Femicide

Every other day, I read a news report about a woman or girl being killed or assaulted simply for existing. Unfortunately, the numbers are increasing worldwide. According to the UN, a woman is killed every ten minutes. Femicide is often underreported, especially when we begin to examine the high rates of these killings targeting Black and Brown victims.

Femicide is driven by discrimination against women and girls, unequal power relations, gender stereotypes, or harmful social norms. By not giving this issue the attention it so desperately needs, other horrors are created, and the women and girls of this world are the ones who suffer the consequences.

Femicide vs. Homicide

The creation of the Violence Against Women Act in 1994 in the United States was a positive step forward and made society view violence against women through a different lens. It made it so that domestic violence could no longer be dismissed as a private matter. However, most victims of femicide are killed by intimate partners (whether romantic, platonic, or familial). Over 55% of all female homicide victims in the U.S. are killed by current or former intimate partners.

The problem with the term “homicide” is that it’s too broad. The literal definition is a manner of death, when one person causes the death of another, either through an action or inaction. Femicide is the deliberate, intentional killing of women or girls because of their gender. Often stemming from misogyny. It’s important to know the difference because these killings against women and girls are simply not gender-neutral. Femicide specifically highlights gender-based life taking.

The loose use of the word homicide also doesn’t delve into the high rates of who is responsible for the killings, which matters. The chart below shows that women are more likely to be murdered by an intimate partner or nonintimate family member in comparison to men.

National Incident-Based Reporting System, femicides,
Photo credit: National Incident-Based Reporting System

What Lack Of Attention To Femicide Creates

Although saying that lack of attention to femicide creates a hostile environment that aids in women and girls being killed or assaulted is very true, we must also pay attention to what happens socially when not-so-quiet genocides like this are brushed off at the global scale. By not prioritizing femicide as a global issue, we further push the misogynistic ideology that women have no value.

This is the idea that women and girls are meant to be conquered, controlled, and owned. Perpetrators feel comfortable in their wrongdoings because of the lack of attention to the matter. Also, the technology we have access to in these modern times has created new ways for violence against women to be committed.

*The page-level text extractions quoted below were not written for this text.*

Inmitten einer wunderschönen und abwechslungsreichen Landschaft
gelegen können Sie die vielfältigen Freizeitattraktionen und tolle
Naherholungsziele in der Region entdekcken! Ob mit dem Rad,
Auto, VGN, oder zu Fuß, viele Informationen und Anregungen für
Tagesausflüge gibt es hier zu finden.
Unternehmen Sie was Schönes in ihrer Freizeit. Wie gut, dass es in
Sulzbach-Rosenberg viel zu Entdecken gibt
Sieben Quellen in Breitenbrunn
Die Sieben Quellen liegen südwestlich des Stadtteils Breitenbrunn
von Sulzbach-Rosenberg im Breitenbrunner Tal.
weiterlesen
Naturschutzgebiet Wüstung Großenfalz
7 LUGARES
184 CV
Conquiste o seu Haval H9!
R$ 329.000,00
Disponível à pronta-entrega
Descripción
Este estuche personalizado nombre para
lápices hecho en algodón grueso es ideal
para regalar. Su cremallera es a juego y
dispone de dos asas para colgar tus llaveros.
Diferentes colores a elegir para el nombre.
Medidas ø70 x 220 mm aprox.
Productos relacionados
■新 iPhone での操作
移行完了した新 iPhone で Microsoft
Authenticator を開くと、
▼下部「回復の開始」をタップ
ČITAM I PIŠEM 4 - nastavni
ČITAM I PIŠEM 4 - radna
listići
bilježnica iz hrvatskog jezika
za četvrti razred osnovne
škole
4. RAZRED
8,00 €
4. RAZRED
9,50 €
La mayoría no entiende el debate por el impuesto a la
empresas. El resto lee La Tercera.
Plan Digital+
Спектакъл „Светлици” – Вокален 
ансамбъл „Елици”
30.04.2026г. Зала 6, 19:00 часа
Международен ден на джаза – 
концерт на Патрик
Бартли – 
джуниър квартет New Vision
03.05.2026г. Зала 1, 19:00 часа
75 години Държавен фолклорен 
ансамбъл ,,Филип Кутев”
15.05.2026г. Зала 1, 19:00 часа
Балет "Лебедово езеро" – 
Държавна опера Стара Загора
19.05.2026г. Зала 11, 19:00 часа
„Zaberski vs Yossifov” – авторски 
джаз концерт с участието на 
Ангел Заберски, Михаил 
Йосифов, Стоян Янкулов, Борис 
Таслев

Technology-facilitated violence, such as cyberstalking, coercive control, and image-based abuse, can escalate offline and, in some cases, lead to femicide. Like online, group chat, rape academies where men encourage one another to drug and assault their wives, and swap tips on getting away with it.

One adult content site, Motherless.com, hosts more than 20,000 videos of so-called “sleep” content uploaded by users, with hundreds of thousands of views. The website had around 62 million visits in February alone. In these videos, men film themselves lifting the closed eyelids of women to show they are sleeping or sedated, with some “eyecheck” videos surpassing 50,000 views.

Moving Forward

Globally, 85,000 women and girls were killed intentionally in 2023. While gender- based violence affects women across all backgrounds, the risk is disproportionately higher for women of color, LGBTQ+ individuals, indigenous women, and immigrants, whose cases are often overlooked, underreported, or misclassified. According to the Violence Policy Center, Black women are murdered at nearly three times the rate of white women in the U.S. This racial disparity is worsened by systemic neglect.

According to the UN, in order to prevent femicide, we must strengthen legal frameworks, support survivor-centered services, and improve the gathering of data. I must also mention that unless we acknowledge how patriarchy and racism contribute to femicide, this work, suggested by the UN, will be in vain.